* [Directions for this task]:
Copy the lines below as they are; omit the images they contain.

* [Data to examine]:
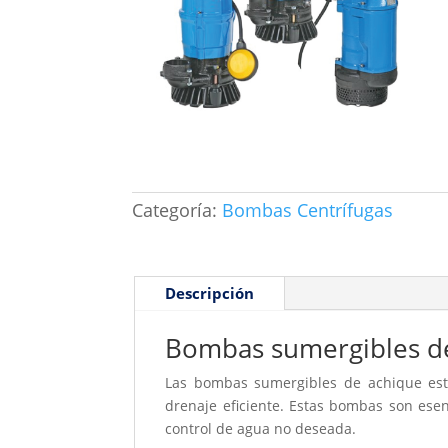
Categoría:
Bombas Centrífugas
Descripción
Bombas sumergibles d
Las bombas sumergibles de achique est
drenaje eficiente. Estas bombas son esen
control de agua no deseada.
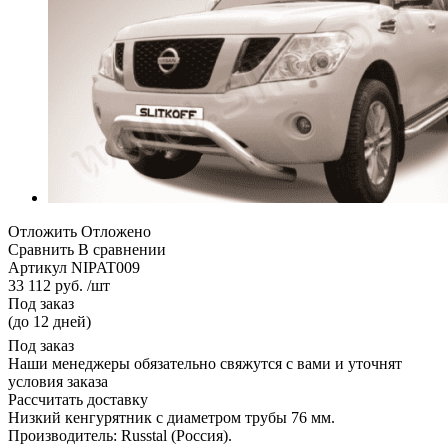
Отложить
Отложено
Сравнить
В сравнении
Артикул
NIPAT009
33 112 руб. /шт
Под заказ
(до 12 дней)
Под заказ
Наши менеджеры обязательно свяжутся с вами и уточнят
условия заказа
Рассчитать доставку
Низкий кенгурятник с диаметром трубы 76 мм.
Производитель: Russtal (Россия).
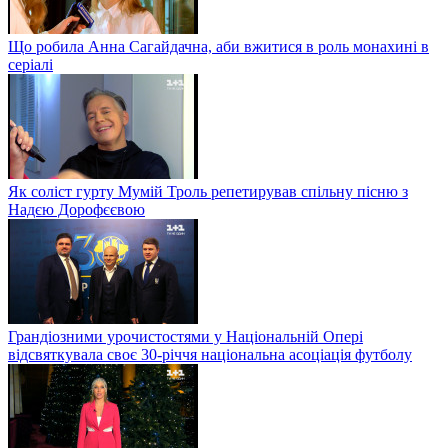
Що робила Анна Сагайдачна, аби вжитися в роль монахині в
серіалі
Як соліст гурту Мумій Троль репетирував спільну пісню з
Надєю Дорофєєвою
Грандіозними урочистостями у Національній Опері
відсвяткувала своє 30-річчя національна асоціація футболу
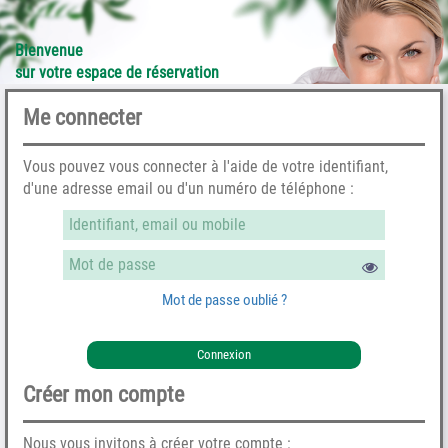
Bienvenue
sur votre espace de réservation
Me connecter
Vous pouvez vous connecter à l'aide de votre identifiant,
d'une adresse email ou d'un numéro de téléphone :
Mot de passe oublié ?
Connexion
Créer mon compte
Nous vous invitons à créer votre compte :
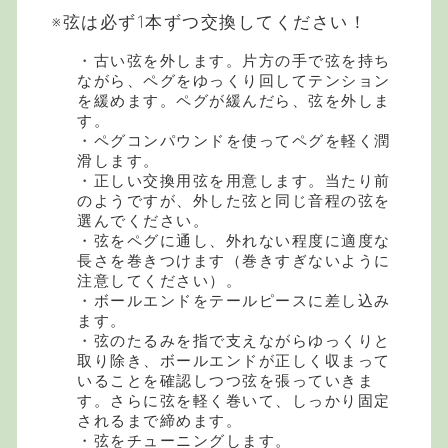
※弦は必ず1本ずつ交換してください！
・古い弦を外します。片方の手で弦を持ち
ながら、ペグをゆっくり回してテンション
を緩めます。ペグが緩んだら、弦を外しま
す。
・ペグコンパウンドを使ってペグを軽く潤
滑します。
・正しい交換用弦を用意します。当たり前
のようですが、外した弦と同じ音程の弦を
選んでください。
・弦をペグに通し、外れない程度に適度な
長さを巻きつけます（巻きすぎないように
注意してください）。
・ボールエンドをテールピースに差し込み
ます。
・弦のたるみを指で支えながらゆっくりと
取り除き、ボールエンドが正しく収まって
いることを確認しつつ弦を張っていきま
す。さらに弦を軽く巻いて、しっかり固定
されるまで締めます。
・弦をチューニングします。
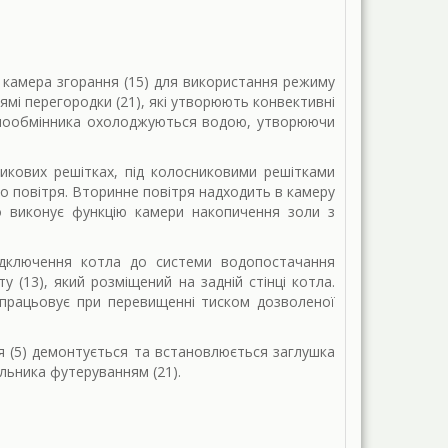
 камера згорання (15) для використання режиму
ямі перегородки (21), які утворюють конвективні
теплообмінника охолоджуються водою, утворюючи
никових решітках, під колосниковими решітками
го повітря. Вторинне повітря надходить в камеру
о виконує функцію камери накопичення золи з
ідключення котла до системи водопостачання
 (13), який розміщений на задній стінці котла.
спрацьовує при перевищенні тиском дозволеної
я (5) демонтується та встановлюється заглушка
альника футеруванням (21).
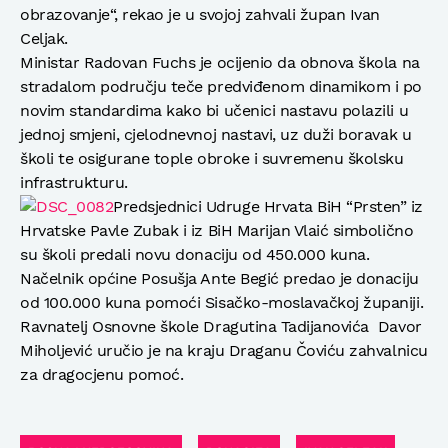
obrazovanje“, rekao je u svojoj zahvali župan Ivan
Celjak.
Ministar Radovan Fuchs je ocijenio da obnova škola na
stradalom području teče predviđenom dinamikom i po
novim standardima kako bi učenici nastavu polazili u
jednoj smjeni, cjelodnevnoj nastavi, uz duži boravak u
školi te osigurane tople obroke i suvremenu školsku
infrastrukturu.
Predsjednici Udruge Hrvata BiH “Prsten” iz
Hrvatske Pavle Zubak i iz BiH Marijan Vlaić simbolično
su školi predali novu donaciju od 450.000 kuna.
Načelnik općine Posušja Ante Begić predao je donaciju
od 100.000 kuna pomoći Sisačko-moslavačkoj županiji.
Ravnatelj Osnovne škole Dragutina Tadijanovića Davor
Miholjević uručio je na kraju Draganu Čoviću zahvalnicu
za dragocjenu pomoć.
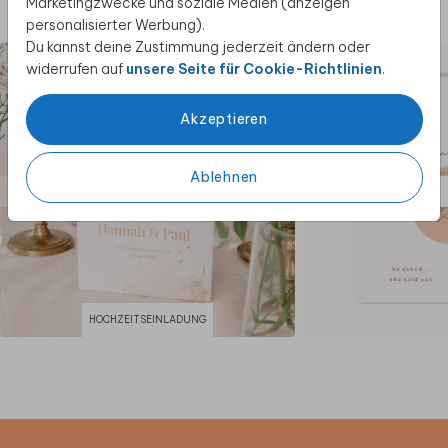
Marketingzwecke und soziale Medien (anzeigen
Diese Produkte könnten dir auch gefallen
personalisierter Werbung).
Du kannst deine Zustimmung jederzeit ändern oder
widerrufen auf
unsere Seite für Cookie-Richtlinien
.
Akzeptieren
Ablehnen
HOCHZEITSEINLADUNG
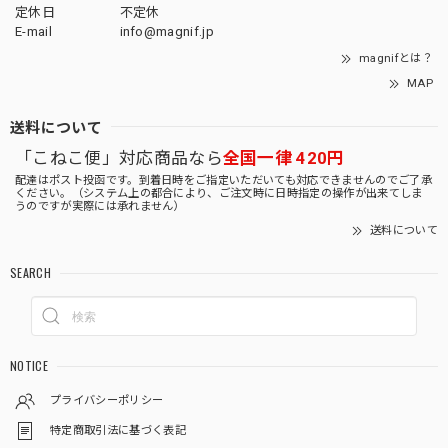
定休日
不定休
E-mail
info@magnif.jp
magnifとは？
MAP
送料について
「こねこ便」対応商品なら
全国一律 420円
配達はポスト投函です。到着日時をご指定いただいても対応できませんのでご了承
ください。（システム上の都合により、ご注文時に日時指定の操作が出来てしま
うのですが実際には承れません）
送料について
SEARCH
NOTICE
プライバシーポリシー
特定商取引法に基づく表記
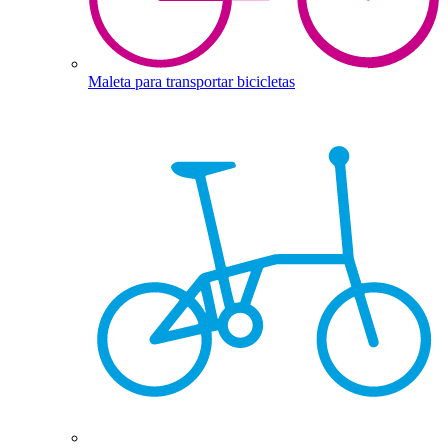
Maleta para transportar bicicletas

* [Response to the task]:
Categoría:
Bombas Centrífugas
Descripción
Bombas sumergibles d
Las bombas sumergibles de achique est
drenaje eficiente. Estas bombas son esen
control de agua no deseada.
Отложить
Отложено
Сравнить
В сравнении
Артикул
NIPAT009
33 112 руб. /шт
Под заказ
(до 12 дней)
Под заказ
Наши менеджеры обязательно свяжутся с вами и уточнят
условия заказа
Рассчитать доставку
Низкий кенгурятник с диаметром трубы 76 мм.
Производитель: Russtal (Россия).
Що робила Анна Сагайдачна, аби вжитися в роль монахині в
серіалі
Як соліст гурту Мумій Троль репетирував спільну пісню з
Надєю Дорофєєвою
Грандіозними урочистостями у Національній Опері
відсвяткувала своє 30-річчя національна асоціація футболу
Bienvenue
sur votre espace de réservation
Me connecter
Vous pouvez vous connecter à l'aide de votre identifiant,
d'une adresse email ou d'un numéro de téléphone :
Mot de passe oublié ?
Connexion
Créer mon compte
Nous vous invitons à créer votre compte :
※弦は必ず1本ずつ交換してください！
・古い弦を外します。片方の手で弦を持ち
ながら、ペグをゆっくり回してテンション
を緩めます。ペグが緩んだら、弦を外しま
す。
・ペグコンパウンドを使ってペグを軽く潤
滑します。
・正しい交換用弦を用意します。当たり前
のようですが、外した弦と同じ音程の弦を
選んでください。
・弦をペグに通し、外れない程度に適度な
長さを巻きつけます（巻きすぎないように
注意してください）。
・ボールエンドをテールピースに差し込み
ます。
・弦のたるみを指で支えながらゆっくりと
取り除き、ボールエンドが正しく収まって
いることを確認しつつ弦を張っていきま
す。さらに弦を軽く巻いて、しっかり固定
されるまで締めます。
・弦をチューニングします。
 камера згорання (15) для використання режиму
ямі перегородки (21), які утворюють конвективні
теплообмінника охолоджуються водою, утворюючи
никових решітках, під колосниковими решітками
го повітря. Вторинне повітря надходить в камеру
о виконує функцію камери накопичення золи з
ідключення котла до системи водопостачання
 (13), який розміщений на задній стінці котла.
спрацьовує при перевищенні тиском дозволеної
я (5) демонтується та встановлюється заглушка
альника футеруванням (21).
obrazovanje“, rekao je u svojoj zahvali župan Ivan
Celjak.
Ministar Radovan Fuchs je ocijenio da obnova škola na
stradalom području teče predviđenom dinamikom i po
novim standardima kako bi učenici nastavu polazili u
jednoj smjeni, cjelodnevnoj nastavi, uz duži boravak u
školi te osigurane tople obroke i suvremenu školsku
infrastrukturu.
Predsjednici Udruge Hrvata BiH “Prsten” iz
Hrvatske Pavle Zubak i iz BiH Marijan Vlaić simbolično
su školi predali novu donaciju od 450.000 kuna.
Načelnik općine Posušja Ante Begić predao je donaciju
od 100.000 kuna pomoći Sisačko-moslavačkoj županiji.
Ravnatelj Osnovne škole Dragutina Tadijanovića Davor
Miholjević uručio je na kraju Draganu Čoviću zahvalnicu
za dragocjenu pomoć.
Marketingzwecke und soziale Medien (anzeigen
Diese Produkte könnten dir auch gefallen
personalisierter Werbung).
Du kannst deine Zustimmung jederzeit ändern oder
widerrufen auf
unsere Seite für Cookie-Richtlinien
.
Akzeptieren
Ablehnen
HOCHZEITSEINLADUNG
定休日
不定休
E-mail
info@magnif.jp
magnifとは？
MAP
送料について
「こねこ便」対応商品なら
全国一律 420円
配達はポスト投函です。到着日時をご指定いただいても対応できませんのでご了承
ください。（システム上の都合により、ご注文時に日時指定の操作が出来てしま
うのですが実際には承れません）
送料について
SEARCH
NOTICE
プライバシーポリシー
特定商取引法に基づく表記
Maleta para transportar bicicletas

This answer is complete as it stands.